I was analyzing the CFR21 part-11 standard for computerized system usage in clinical trials. CFR21 part 11 is modified to the following document.

The following are the base requirements of any software which needs to comply to the said standards. Please note that there is no software which can provide “Part11 compliant Software”. This is because part11 requires both procedural controls and administrative controls apart from technical controls to be in place. Hence the software can address the technology controls for the organization to assist being part of part11 compliance.

Analyzing the guideline document from the US Government department of health and human services, here are some of the features that the system should have to be part11 compliant.

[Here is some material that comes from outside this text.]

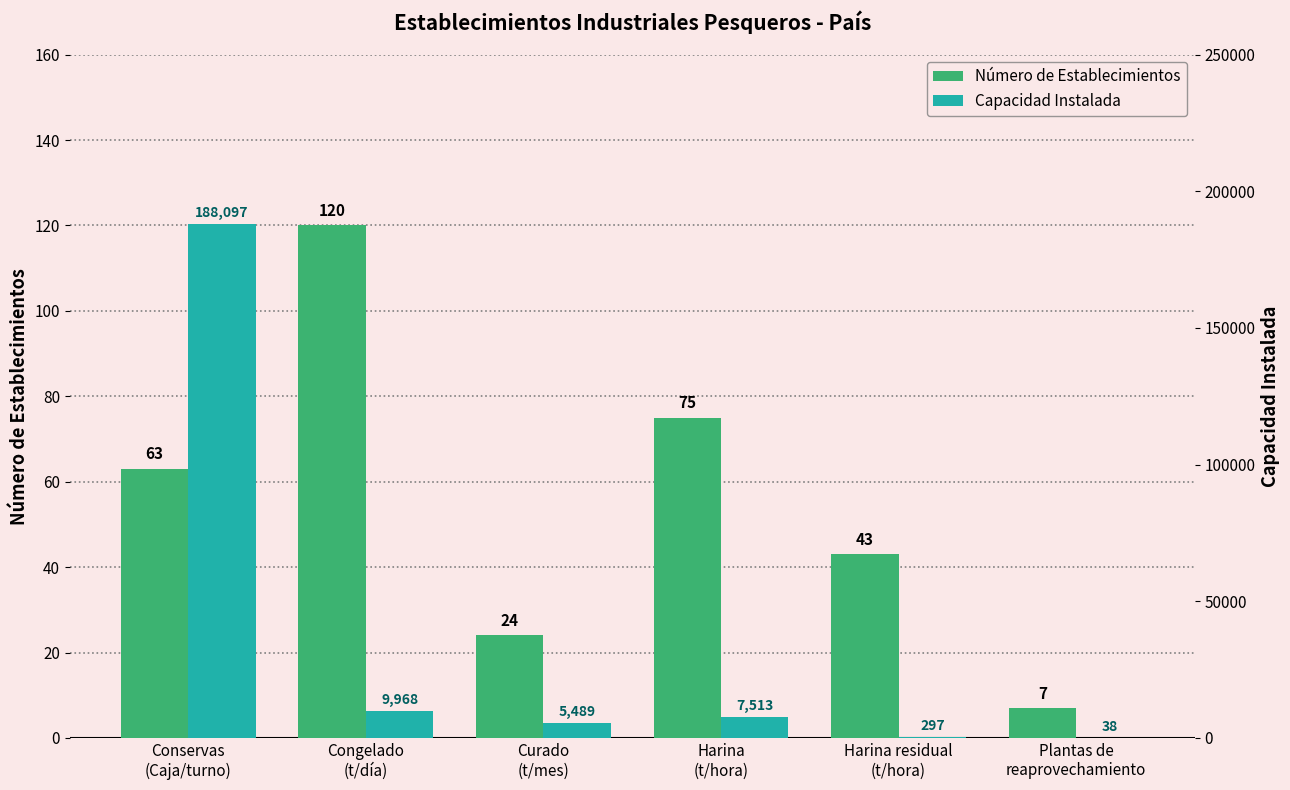

What position from the left is Harina
(t/hora)?

4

• System should be configurable in terms of satisfying the requirements of the study protocol (For e.g. record data in metric units, blind the study)
• Data entry screens should have sufficient and configurable data validation framework to prevent errors in data creation, modification, maintenance, archiving, retrieval, or
  transmission
• Documented Standard Operating Procedures (SOP’s) to create, modify, maintain, or transmit electronic records, including when collecting source data at clinical trial sites
• The software should be able to churn out reports in various compliant format (XML, PDF etc) which should be able to report all entered data out in some form or another.
• System should have a capability to back-up data
• System should have authentication and authorization mechanism in place which allows only authorized individuals to view authorized information.
• Software system should have individual username/password for every individual accessing the system
• System should be able to capture all necessary audit trails data
• System dates and time should be correct and the change of dates should have controlled access in terms of changing the system properties
• Physical security at the location where the software system is hosted should also be ensured
• System should be able to reconstruct the source data
• Sufficient back-up and recovery procedures should be in place
• Disaster recovery framework should be in place and the data should be stored at remote location apart from the location where the primary system is executing
• Change control process should be in place. All changes should be documented and audited
• Training for the software should be conducted.

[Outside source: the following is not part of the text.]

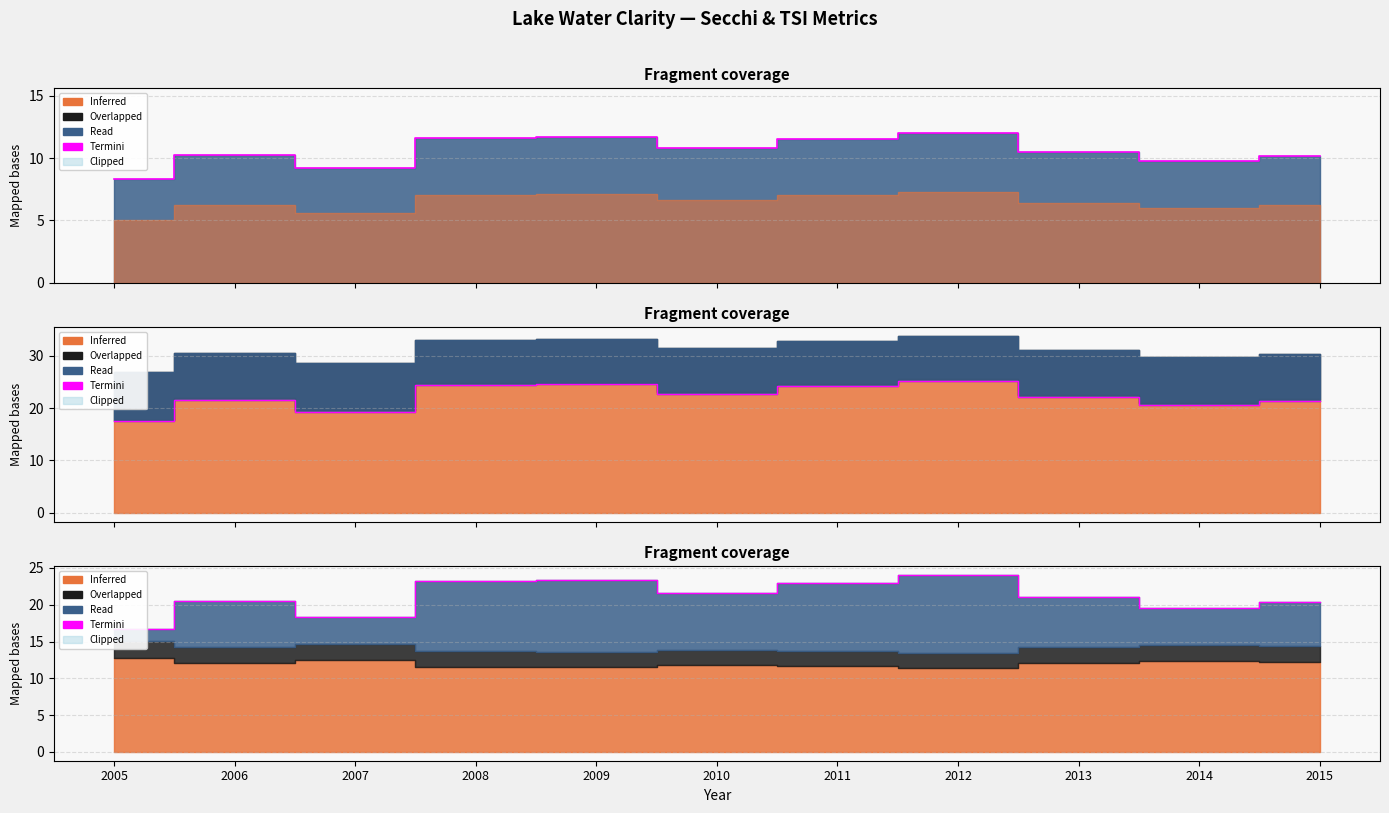

Approximately how many times larger is the value at 2005 compared to 2015?

0.8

As part of this post, I will try to cover various healthcare standards and the various interesting links through out the web along these standards.

To that extent this blog is more of a weblog than a blog.

CFR-21 Part 11

Title 21 CFR Part 11 of the Code of Federal Regulations deals with the Food and Drug Administration (FDA) guidelines on electronic records and electronic signatures in the United States. Part 11, as it is commonly called, defines the criteria under which electronic records and electronic signatures are considered to be trustworthy, reliable and equivalent to paper records.

Wikipedia Link - http://en.wikipedia.org/wiki/Title_21_CFR_Part_11

US Gov Draft Document - http://www.fda.gov/downloads/Drugs/GuidanceComplianceRegulatoryInformation/Guidances/UCM070266.pdf

Part 11 requires drug makers, medical device manufacturers, biotech companies, biologics developers, and other FDA-regulated industries, with some specific exceptions, to implement controls, including audits, system validations, audit trails, electronic signatures, and documentation for software and systems involved in processing electronic data that are (a) required to be maintained by the FDA predicate rules or (b) used to demonstrate compliance to a predicate rule.

In May 2007, the FDA issued the final version of their guidance on computerized systems in clinical investigations. This guidance supersedes the guidance of the same name dated April 1999; and supplements the guidance for industry on Part 11, Electronic Records; Electronic Signatures — Scope and Application and the Agency’s international harmonization efforts when applying these guidance to source data generated at clinical study sites.